It’s 10:15 on Friday night. I’m laying in my bed, all snug under 4 blankets that are shielding me from the cold of a winter’s night in North Dakota. I am cold but I am content.
It was about this time last year that I began my applications to volunteer programs in North Dakota and Louisiana. Most people reacted the same to ND, with something along the lines of “What? Really? Are you sure you want to go to ND? It’s really cold up there!” To be honest, I was raising the same questions with God. Why on earth did He have it in His plans to send me all the way to North Dakota? Surely, there were plenty of people in NJ, or at least in warmer, more visitable climates, that I could serve. But when God calls, one must answer.
My time here from August until the end of October was shaky. I was all set to go home in December, ready to write off this time as a failed experiment in immersion. I know my parents, siblings, close friends, and boyfriend were sick of me complaining that St. Ann’s wasn’t the right fit for me. I was upset by the rules, the religion, the people, and the community life. Nothing was as it had seemed it was meant to be.
In October, I went on retreat with members of my own volunteer community and members of the Turtle Mountain community. It was as if God finally smacked some sense into me and something changed. I realized that this was exactly where God wanted me. I had so much growing to do. I had relationships to build. I had to experience life here in North Dakota. New Jersey and all of its comforts could wait.

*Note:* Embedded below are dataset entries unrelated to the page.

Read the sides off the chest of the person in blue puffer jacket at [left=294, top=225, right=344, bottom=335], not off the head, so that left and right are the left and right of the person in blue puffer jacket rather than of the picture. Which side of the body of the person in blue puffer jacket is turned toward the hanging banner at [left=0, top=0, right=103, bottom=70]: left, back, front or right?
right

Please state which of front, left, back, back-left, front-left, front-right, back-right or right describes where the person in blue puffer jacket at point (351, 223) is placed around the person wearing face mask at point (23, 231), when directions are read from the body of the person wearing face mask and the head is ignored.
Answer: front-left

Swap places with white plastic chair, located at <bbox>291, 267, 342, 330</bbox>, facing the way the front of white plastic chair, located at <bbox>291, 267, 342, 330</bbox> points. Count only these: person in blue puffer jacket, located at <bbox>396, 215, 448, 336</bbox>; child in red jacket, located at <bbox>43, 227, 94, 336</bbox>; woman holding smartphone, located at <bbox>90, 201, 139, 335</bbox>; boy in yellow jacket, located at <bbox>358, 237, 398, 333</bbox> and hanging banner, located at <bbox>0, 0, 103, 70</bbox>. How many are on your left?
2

So I grew. I began to attend almost daily mass. I spent more time in the community and with God. I began to act like me again.

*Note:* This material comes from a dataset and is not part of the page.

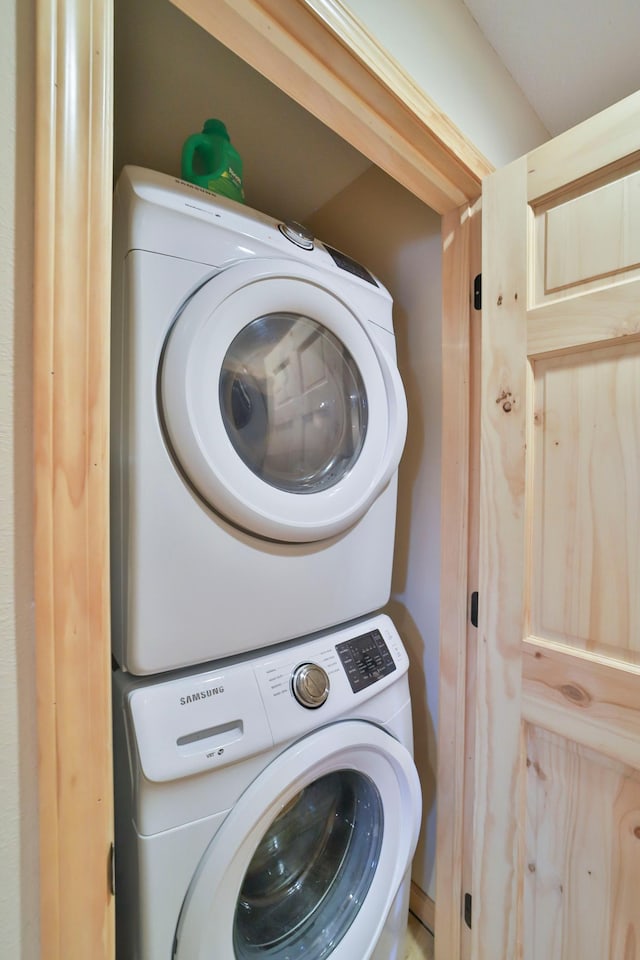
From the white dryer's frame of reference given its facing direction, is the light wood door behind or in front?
in front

In the weeks before Christmas break, life as a volunteer became more stressful than usual. Work, community life, and the weather began to wear at my heart, and the hearts of the other volunteers. We were tired and needed to get away. Home was welcoming and so rejuvenating.

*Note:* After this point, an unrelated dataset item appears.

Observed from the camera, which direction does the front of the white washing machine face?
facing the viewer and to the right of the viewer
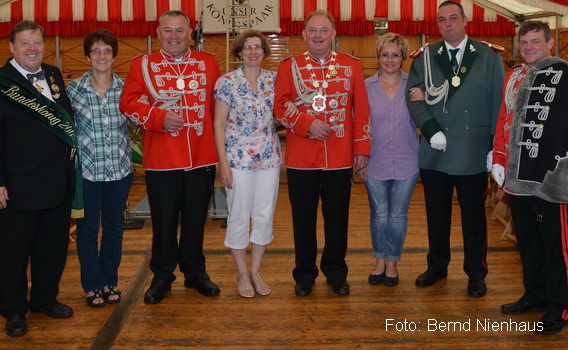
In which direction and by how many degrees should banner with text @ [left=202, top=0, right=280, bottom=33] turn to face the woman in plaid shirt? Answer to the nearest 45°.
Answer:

The past 5 or so weeks of being back had been hard. While the main stress plaguing the volunteers before Christmas was alleviated, I found it difficult to be back. Again, I was longing to be home with my family and boyfriend. My students were misbehaving more than I thought I could handle. My devotion to my prayer life had gone from hot to luke warm. I had an uncomfortable feeling in the pit of my stomach about being back until the end of May.
But as I left the gymnasium of Turtle Mountain High School tonight, I could only smile. St. Ann’s Players in Progress (PiPs) program had another successful half time show. The kids had wowed another crowd with their ball handling skills and some had stuck around to entertain their own coaches (myself included) and other teachers. My girls had some behavioral improvement this week. Community life, although difficult, is good. Plus, I’ve made some friends out here, even one I trust enough to highlight my hair.
My sister, Kelly, tweeted something today that really made me think. Her company is having an art show for its employees. She half jokingly said it was a reminder of what they could have been. It got me thinking about this year and it reminded me one of the reasons why I’m here. I could be in graduate school or working at some social work agency. I would probably be happy but I would always wonder about what could have been if I pursued my dream of post-grad service. I’m glad I did. I won’t think “what if” in a year, or ten years, or 40 years.
I’ll get back on track with my prayer life. This is the best place to do so. My students and the other students at St. Ann’s remind me daily of God’s goodness. They also remind me to pray.
Broke, vitamin D deficient due to the lack of sun, cold, and hungry for some real pizza, I’m living my dream.